From the producer who introduced the world to the first Fallout game (and the original Wasteland), Wasteland 2 brings an RPG experience full of apocalyptic chaos and hell after nuclear warfare changes the face of our planet. Developed by InXile Entertainment, you take on the role of a small band of individuals set on maintaining some form of order in the remaining society (the Dessert Ranger's newest recruits). After the devastations occurred, mutants, bandits, cannibals, and more started to harvest anything and anyone they could in order to survive. The game is packed with content and gameplay, as well as a system of choices and consequences that play heavily within your playthroughs.
Wasteland 2: Director's Cut - Welcome to the Wasteland | PS4
In traditional RPG fashion, you'll begin the game by customizing characters as you feel is best fit for the adventuring. In this case, you'll focus on the 4 rangers who make up your small squad. You'll decide each of their appearances (hair, face, skin pigmentation, body type, etc), backgrounds, and talents. It's free and open for you to experiment with and get as detailed as you wish. How you decide to form the group of dessert rangers is incredibly important; having everyone be well rounded with abilities and perks will mean for a tough time. Generally, you'll want to make each of them efficient in survival and combat but also talented in a specific category or skill. Complimenting each other is another challenge but a great advantage if you can match well. It's all something to play with; none combination or settings are "the best," so my suggestion is to keep the characters different enough that they are unique, but still make them individuals who you can find some personal attachment to (it'll be a long journey so it only makes sense to love them).
Find what works best and perhaps do a little reading online at what has worked for other people, and transform it into something appealing to your own adventure you want to make. Perhaps one character will be efficient in hacking, another one in heavy weapons, the third a medic, and the fourth mechanic. The other category you need to decide is the weapons your band of heroes will wield.
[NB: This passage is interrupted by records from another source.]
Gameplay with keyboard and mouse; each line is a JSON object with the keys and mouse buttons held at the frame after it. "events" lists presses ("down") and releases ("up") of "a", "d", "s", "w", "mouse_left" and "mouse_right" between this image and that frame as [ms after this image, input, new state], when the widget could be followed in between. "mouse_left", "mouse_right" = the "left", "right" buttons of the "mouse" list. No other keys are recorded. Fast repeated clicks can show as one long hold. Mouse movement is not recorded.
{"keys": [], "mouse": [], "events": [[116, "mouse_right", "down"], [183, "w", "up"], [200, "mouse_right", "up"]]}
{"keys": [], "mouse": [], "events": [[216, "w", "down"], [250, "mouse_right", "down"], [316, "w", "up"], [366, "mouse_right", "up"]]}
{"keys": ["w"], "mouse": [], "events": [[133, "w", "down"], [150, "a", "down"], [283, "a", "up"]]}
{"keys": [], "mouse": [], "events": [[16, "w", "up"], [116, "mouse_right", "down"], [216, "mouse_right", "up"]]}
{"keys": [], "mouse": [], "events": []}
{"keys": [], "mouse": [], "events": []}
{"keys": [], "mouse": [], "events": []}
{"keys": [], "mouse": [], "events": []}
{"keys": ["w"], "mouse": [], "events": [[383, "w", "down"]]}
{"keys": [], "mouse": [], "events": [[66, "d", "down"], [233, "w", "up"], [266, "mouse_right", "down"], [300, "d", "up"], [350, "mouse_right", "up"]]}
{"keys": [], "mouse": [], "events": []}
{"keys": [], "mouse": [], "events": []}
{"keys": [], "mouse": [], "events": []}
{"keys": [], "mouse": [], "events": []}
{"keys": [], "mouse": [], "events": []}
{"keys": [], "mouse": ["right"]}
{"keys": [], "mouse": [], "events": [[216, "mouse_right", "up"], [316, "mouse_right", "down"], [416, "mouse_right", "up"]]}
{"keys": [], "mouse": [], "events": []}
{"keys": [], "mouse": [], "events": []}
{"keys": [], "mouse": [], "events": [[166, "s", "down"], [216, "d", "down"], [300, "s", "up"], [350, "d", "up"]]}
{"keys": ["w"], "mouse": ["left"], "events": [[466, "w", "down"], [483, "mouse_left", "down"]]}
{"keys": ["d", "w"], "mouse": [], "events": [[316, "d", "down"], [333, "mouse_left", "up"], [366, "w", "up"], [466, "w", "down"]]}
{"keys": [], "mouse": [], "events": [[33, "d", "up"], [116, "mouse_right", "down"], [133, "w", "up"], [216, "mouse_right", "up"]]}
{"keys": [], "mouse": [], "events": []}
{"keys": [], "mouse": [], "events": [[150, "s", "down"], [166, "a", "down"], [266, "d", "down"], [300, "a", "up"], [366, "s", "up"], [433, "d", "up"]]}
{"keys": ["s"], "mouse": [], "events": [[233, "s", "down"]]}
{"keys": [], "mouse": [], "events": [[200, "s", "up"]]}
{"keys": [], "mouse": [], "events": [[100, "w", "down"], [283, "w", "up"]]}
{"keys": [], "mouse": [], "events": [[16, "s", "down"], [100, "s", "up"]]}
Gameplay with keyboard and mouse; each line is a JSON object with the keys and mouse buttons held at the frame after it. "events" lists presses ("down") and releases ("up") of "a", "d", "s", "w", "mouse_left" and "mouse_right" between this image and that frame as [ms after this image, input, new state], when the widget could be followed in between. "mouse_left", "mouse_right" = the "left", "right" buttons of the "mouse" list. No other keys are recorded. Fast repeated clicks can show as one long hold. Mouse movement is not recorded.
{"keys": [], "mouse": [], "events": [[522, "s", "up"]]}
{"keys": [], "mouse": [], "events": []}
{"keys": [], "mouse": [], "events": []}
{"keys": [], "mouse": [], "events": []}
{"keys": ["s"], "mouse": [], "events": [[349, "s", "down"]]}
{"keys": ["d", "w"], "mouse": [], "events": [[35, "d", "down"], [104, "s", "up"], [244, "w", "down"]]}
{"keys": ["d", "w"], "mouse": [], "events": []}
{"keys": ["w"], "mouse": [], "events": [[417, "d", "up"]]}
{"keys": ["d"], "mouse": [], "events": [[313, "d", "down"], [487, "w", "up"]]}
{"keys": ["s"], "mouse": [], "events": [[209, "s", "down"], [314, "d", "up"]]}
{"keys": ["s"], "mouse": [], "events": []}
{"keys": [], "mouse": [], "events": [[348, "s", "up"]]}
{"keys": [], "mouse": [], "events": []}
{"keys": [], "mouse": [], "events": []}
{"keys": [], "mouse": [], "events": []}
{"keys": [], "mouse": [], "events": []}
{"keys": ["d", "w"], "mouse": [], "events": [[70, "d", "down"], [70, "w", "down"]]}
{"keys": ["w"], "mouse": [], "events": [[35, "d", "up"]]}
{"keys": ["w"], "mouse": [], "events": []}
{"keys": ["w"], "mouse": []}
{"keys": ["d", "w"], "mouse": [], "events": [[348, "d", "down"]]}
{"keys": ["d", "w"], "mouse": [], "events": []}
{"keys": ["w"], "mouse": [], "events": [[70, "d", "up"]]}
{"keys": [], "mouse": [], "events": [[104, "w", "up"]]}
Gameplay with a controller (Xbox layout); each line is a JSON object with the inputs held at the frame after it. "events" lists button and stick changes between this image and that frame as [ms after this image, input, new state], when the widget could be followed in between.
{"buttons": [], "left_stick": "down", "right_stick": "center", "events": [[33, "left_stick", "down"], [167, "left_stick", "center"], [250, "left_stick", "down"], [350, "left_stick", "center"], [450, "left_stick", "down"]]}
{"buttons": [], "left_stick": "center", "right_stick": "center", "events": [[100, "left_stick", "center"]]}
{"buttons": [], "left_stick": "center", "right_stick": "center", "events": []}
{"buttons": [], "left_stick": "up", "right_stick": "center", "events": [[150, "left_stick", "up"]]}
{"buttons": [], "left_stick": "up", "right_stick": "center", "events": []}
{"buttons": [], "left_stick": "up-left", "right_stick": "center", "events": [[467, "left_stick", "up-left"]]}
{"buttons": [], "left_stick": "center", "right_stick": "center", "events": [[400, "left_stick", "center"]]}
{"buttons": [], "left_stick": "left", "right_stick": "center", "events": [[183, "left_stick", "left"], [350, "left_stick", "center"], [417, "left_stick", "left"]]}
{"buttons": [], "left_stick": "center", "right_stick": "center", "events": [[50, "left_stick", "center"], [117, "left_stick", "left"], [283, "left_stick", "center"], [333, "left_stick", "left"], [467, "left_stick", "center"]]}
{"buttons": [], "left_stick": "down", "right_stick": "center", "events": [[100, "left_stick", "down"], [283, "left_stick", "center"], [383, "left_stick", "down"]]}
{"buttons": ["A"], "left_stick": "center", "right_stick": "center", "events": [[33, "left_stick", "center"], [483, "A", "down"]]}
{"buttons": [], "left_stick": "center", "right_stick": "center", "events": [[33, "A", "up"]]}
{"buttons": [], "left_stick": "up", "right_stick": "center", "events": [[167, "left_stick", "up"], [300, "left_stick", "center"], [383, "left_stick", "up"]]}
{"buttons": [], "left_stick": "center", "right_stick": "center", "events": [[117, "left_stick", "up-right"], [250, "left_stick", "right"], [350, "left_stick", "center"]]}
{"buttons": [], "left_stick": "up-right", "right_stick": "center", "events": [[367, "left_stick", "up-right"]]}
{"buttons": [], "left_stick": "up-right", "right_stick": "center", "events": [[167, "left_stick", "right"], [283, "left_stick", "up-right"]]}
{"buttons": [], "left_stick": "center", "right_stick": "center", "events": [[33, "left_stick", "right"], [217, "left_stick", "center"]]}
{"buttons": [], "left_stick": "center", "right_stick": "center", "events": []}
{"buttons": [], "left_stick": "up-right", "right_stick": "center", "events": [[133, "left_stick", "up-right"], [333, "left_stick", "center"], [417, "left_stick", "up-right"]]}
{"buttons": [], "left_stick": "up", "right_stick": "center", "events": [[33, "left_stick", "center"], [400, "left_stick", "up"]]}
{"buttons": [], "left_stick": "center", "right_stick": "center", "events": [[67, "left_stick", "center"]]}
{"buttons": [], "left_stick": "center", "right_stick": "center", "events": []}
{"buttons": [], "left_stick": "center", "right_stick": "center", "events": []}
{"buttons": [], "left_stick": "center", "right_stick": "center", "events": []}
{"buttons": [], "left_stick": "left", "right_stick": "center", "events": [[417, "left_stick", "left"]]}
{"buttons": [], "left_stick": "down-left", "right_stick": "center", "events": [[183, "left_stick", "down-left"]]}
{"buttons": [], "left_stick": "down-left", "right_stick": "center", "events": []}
Having them all use the same weapon and ammo is a huge mistake as you'll run through ammo supplies while having a stock full of other ammo you don't shoot. You'll use automatic rifles, energy weapons, shotguns, snipers, heavy weapons, etc. You can use pre-made recruits, but it's truly a better choice to make them yourself, for strategy and personal connection purposes.
The game operates in an isometric view, meaning you see a good portion of the field at all times. When traversing an environment, you'll move along freely, allowing you to quickly search around and investigate any and all objects of interest. You can also interact with NPC characters initiating deep dialogues where you will be given a handful of response options. You'll soon learn that your responses carry weight in the world and in your playthroughs as each one will ultimately shift the next occurrences or dialogue. It's more than just a neat interacting feature; the consequences ripple into waves at times and make for arguably one of the best decisions vs. consequences systems I have played to date. The further you upgrade your characters, the better influence they carry within conversations.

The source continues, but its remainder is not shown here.